▶ TRECHO DO TEXTO
<<<<

2. CONSIDERAÇÕES SOBRE AS MULAS NO TRÁFICO INTERNACIONAL DE DROGAS

Consoante a Salviano (2011), os indivíduos que transportam drogas em seus corpos, de modo interno, conscientemente ou não, nos limites territoriais internacionais são classificados como as “mulas do tráfico”. Esse transporte poderá ocorrer também em malas e/ou embalagens adulteradas que são guardadas dentro das bagagens, onde a condução desses produtos ilícitos é realizada a maioria das vezes nos aeroportos internacionais. A condução pode ocorrer de modo violento, onde, na maioria das situações, se coloca o carregador em risco de morte, tendo como exemplo a introdução da droga em orifícios ou a ingestão de capsulas.

Silva (2012), indaga que na maioria dos casos, as pessoas que realizam esse modo de condução, são indivíduos com baixo poder aquisitivo, com dívidas e, mesmo existindo outros meios para garantir sua sobrevivência, se submetem a essa situação. Em contrapartida, outros fazem por ambição e busca de dinheiro fácil.

Valer-se desse perfil de pessoas para os traficantes é propício por distanciar de fiscalizações e não levantar desconfianças, observado também que se uma dessas “mulas” for apreendida, os “prejuízos” para os traficantes serão baixos. (RODRIGUES, 2018)

>>>>

▶ MATERIAL FORNECIDO

<<<<

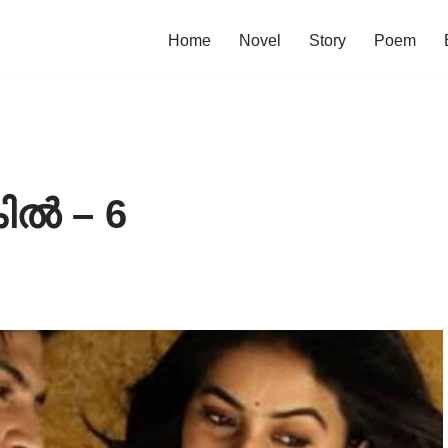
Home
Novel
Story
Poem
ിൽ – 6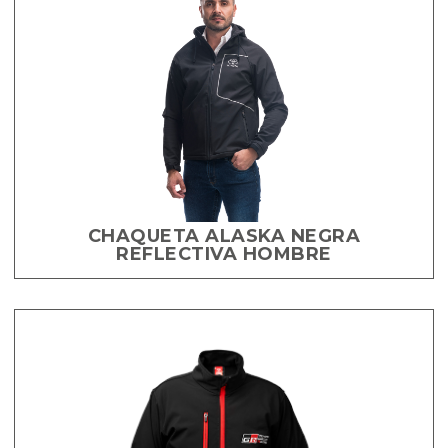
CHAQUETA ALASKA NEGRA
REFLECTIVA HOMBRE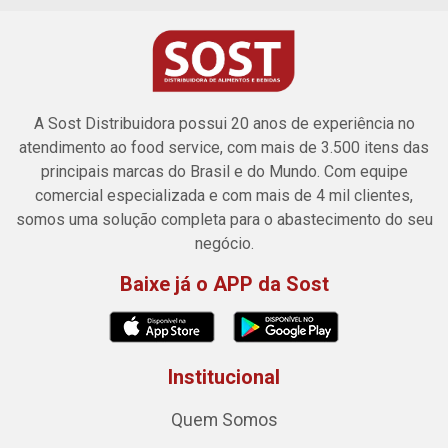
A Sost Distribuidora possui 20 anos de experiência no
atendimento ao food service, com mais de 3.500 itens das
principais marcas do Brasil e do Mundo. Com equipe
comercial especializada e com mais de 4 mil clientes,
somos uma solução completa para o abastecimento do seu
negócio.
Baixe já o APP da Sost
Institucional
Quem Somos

>>>>
<<<<

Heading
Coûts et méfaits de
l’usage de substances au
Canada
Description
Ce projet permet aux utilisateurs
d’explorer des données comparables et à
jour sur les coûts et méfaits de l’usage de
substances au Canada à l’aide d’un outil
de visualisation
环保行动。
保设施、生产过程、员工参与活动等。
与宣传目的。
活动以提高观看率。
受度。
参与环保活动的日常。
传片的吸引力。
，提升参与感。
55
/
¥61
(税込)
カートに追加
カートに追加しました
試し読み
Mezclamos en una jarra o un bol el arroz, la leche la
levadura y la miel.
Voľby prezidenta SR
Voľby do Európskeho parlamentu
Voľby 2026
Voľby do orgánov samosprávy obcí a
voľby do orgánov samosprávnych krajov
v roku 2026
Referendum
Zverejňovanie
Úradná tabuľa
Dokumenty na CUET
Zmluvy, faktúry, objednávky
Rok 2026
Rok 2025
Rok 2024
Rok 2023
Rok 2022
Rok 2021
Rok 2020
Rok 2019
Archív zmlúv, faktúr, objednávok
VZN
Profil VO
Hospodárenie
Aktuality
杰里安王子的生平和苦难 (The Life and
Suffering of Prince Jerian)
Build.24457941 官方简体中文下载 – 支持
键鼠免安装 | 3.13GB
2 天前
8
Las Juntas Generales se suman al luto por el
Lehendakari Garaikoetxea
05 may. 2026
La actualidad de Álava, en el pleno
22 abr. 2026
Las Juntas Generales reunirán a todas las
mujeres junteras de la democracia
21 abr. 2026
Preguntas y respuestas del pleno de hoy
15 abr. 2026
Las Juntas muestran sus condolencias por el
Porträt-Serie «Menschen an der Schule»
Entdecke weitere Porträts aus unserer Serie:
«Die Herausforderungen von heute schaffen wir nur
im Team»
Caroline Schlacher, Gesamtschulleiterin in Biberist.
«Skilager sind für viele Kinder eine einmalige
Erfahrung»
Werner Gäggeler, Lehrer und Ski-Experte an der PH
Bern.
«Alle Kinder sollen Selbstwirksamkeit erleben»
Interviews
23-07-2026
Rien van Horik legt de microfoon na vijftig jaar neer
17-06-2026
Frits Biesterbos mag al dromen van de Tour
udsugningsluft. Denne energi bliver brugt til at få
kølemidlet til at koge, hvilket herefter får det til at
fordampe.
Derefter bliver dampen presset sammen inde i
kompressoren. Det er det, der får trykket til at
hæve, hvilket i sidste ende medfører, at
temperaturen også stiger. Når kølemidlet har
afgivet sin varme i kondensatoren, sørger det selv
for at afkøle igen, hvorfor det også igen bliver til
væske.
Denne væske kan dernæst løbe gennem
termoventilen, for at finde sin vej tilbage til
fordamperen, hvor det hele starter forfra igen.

>>>>
<<<<

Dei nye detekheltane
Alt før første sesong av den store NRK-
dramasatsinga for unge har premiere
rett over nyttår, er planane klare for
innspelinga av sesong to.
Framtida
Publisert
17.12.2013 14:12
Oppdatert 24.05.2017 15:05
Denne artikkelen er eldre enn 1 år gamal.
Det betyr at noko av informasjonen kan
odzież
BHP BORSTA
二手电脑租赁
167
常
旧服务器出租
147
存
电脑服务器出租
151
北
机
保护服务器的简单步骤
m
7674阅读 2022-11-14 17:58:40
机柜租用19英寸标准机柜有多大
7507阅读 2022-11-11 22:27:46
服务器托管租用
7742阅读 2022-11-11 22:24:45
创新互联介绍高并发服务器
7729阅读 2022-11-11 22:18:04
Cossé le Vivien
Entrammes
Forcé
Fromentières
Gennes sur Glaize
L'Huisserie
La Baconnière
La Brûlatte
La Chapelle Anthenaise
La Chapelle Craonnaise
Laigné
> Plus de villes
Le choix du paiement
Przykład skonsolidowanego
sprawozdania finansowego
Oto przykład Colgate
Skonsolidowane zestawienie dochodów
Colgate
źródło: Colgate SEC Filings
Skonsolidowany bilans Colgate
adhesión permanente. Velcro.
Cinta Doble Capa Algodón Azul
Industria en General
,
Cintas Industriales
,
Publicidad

>>>>

▶ OBJETIVO DA TAREFA
Reescreva a parte do texto sobre as mulas do tráfico que começa em "2. CONSIDERAÇÕES SOBRE" e vai até "ingestão de capsulas.", trocando "carregador" por "transportador".

▶ ÁREA DE RESPOSTA
2. CONSIDERAÇÕES SOBRE AS MULAS NO TRÁFICO INTERNACIONAL DE DROGAS

Consoante a Salviano (2011), os indivíduos que transportam drogas em seus corpos, de modo interno, conscientemente ou não, nos limites territoriais internacionais são classificados como as “mulas do tráfico”. Esse transporte poderá ocorrer também em malas e/ou embalagens adulteradas que são guardadas dentro das bagagens, onde a condução desses produtos ilícitos é realizada a maioria das vezes nos aeroportos internacionais. A condução pode ocorrer de modo violento, onde, na maioria das situações, se coloca o transportador em risco de morte, tendo como exemplo a introdução da droga em orifícios ou a ingestão de capsulas.